Identification of Damaged areas Due to the 1995 Hyogoken-Nanbu Earthquake Using Satellite Optical Images
Masashi Matsuoka and Fumio Yamazaki
Earthquake Disaster Mitigation Research Center, RIKEN
2465-1 Mikiyama, Miki, Hyogo 673-0433, Japan.
Tel: (81)-794-83-6632 , Fax : (81)-794-83-6695
E-mail : mastuoka@miki.riken.go.jp
Abstract
Several earth observation satellites observed the Kobe area before and after the 1995 Hyogoken-Nambu, Japan Earthquake. Since a part of the damage survey results of this earthquake is maintained as GIS data, a quantitative analysis of the surface change in damage areas is possible. Spectral characteristics of the area damaged by the earthquake were investigated using LANDSAT and SPOT satellite optical images taken before and after the earthquake for examination the possibility of extracting the earthquake damaged distribution by satellite remote sensing. The damage distribution extract by discriminant analysis of the spectral characteristics agreed with the results of an actual damaged survey.
Introduction
Satellite remote sensing, which easily monitors a large area, could provide effective information at the time of recovery activity, e.g., forming a restoration plan, if it is able to know the distribution of the damage due to disasters at an early stage. Several satellites observed the Kobe area before and after the 1995 HYOGOKEN_Nanbu Earthquake (Sudo et al., 1995). Multispectral characteristics were different between images of the liquefied areas and burned areas taken by airborne remote sensing just after the earthquake occurred (Mitomi and Takeuchi, 1995). A study suggested the possibility of interpreting the damaged area based on the spectral pattern changes between satellite image taken before and after the earthquake (Inanaga et al., 1995; Yoshie and Tsu, 1995). However, no quantitative approach was found for examining the possibility of identifying the damage distribution from the relationship between the spectrum characteristics of the damaged area by satellite images and detailed survey results.

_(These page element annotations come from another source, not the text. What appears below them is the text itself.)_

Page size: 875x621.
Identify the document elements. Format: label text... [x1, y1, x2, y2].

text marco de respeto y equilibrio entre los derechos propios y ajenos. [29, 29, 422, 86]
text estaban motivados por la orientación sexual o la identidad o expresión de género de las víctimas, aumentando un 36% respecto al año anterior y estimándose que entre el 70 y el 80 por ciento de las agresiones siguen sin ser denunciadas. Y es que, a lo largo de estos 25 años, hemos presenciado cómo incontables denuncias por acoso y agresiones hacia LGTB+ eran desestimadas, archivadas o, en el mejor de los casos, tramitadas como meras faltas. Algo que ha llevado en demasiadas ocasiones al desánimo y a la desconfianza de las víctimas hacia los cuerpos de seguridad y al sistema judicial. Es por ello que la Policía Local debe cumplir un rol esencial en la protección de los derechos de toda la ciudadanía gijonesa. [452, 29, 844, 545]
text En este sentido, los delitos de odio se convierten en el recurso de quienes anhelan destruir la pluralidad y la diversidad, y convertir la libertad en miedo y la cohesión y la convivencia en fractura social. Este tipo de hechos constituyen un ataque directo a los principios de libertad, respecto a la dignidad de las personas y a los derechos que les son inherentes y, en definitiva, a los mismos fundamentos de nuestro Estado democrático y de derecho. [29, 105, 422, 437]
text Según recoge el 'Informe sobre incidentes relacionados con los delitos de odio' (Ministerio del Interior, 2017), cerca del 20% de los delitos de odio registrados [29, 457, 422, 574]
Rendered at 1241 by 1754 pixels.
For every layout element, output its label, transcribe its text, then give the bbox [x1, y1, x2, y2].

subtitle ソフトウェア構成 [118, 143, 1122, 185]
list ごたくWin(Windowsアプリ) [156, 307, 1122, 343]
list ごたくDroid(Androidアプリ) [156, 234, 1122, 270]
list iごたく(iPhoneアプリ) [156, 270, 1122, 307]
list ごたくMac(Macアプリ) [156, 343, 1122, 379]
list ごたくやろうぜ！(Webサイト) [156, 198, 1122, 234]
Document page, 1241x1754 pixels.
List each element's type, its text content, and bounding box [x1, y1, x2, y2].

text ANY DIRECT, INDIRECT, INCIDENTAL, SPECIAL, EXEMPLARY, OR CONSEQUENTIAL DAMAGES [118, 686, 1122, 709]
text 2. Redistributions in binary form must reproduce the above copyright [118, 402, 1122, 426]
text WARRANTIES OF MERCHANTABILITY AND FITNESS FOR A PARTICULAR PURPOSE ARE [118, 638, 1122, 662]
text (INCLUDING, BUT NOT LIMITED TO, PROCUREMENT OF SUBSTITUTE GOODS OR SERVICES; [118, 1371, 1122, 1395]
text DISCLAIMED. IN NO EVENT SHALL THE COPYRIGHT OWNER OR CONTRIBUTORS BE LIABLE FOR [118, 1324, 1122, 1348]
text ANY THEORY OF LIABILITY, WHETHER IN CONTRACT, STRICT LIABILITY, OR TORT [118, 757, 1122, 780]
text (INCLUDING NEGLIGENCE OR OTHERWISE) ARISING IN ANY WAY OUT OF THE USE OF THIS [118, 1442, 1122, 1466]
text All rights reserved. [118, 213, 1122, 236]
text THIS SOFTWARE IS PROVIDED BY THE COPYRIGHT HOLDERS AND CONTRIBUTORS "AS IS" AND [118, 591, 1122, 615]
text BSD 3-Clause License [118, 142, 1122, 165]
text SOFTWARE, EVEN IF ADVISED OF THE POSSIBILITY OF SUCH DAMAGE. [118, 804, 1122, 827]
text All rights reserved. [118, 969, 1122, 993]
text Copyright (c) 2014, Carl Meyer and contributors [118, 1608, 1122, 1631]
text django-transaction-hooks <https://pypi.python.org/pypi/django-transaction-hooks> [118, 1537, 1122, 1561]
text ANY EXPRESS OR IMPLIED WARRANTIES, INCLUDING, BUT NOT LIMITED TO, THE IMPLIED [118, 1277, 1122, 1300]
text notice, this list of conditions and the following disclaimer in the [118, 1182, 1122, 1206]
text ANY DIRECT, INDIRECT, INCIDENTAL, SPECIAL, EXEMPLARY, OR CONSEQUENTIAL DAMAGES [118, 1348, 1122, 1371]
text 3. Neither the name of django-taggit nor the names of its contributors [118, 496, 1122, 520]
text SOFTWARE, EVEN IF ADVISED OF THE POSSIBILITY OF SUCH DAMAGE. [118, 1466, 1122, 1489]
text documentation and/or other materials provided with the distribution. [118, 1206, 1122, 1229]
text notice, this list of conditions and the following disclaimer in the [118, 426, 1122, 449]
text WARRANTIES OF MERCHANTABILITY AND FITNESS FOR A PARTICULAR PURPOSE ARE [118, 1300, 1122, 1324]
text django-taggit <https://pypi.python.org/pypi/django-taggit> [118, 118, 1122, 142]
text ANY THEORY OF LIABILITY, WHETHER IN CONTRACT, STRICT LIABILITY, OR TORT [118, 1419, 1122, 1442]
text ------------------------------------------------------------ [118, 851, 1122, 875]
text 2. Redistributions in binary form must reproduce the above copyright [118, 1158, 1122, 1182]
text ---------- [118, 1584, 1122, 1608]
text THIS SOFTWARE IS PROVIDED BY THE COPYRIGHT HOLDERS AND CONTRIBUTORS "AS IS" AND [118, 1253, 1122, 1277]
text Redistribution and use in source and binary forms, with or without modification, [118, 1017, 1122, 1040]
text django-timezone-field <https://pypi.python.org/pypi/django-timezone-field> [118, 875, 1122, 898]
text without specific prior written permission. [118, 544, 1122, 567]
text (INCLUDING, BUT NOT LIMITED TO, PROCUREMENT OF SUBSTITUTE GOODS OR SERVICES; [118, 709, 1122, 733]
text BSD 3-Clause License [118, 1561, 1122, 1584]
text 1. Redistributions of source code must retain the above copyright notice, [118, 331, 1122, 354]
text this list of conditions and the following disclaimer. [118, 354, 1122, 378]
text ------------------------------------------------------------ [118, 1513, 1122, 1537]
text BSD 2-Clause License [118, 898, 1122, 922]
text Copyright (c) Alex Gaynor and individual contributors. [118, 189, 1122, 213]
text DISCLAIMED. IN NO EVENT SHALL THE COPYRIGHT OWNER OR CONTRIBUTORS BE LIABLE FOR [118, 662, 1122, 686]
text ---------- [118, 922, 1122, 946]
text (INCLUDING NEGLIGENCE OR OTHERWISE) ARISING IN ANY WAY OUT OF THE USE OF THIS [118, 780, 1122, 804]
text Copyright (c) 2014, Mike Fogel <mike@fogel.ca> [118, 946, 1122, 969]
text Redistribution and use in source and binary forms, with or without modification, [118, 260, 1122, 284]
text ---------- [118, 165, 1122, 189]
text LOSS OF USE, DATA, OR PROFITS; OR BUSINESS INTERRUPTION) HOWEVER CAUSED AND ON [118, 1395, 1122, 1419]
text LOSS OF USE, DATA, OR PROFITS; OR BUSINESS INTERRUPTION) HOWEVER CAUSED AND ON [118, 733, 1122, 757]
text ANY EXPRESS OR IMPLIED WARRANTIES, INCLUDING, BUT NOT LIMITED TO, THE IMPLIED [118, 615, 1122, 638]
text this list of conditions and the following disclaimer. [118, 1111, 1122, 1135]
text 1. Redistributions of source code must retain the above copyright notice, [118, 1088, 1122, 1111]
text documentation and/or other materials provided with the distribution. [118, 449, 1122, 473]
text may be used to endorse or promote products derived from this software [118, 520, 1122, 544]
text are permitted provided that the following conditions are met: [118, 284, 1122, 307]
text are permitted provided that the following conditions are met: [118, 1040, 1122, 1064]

Since part of the damaged survey results of this earthquake was maintained as GIS data, a quantitative analysis of the surface in the damaged area is possible. In this study, the spectral characteristics of the damaged due to this earthquake were investigated using LANDSAT and SPOT satellite image taken before and after the earthquake. Then the relationships between damaged distribution extracted through discriminant analysis of satellite images and survey data were evaluated.
Data
Earthquake Damage Survey Data: Liquefaction and building damage were focused on as earthquake damaged in this study. Boiled sand deposits due to the earthquake are digitized on the 1/50,000 scale ground failure survey map (Hamada et al., 1995) and used as liquefied area data. The building damaged data based on detailed survey results compiled by AIJ (the Architectural Institute of Japan) and CPIJ (the City Planning Institute of Japan), and digitized by BRI (Building Research Institute, Ministry of Construction) were utilized as GIS data. In the GIS data, the building damage level was classified into the five categories: damage by fire, severe structural damage, moderate damage, slight damage and no damage, and the numbers of damaged building were totaled for each block in cities (Building Research Institute, 1996).
Satellite Image: The SPOOT/HRV and LANDSAT/TM observed the area of interest on January 20, and January 24, 1995, respectively. We used the images taken on March 22, 1990 by SPOT and on August 17,1994 by LANDSAT for data before the earthquake, and aimed to examine the change in spectrum characteristics for the damaged area. The region of the satellite images is shown in Fig.1.

Figure.1 : Area of this study
Correction of Images: Because the digitized values in the satellite images were different depending on the observation situation and the surface conditions, the digital number (DN) correction was required before starting this study. First of all, clouds and cloud shadows covering the area were removed by using proper threshold values of several spectral bands. Areas of vegetation were also excluded from
The images using NDVI (Normalized Difference Vegetation Index) because the reflection characteristics of the leaves of plants differ seasonally.
For DN correction, we selected pixels in nonliquefied and nondamaged areas from these images, using the liquefaction data and building damage data. Here, the selected pixels were considered to be the areas in which there was no change of the surface after the earthquake. Furthermore, the DN in the images taken before the earthquake for all areas were corrected so that the histogram of the selected pixel DN in this image fits that in the image taken after the earthquake.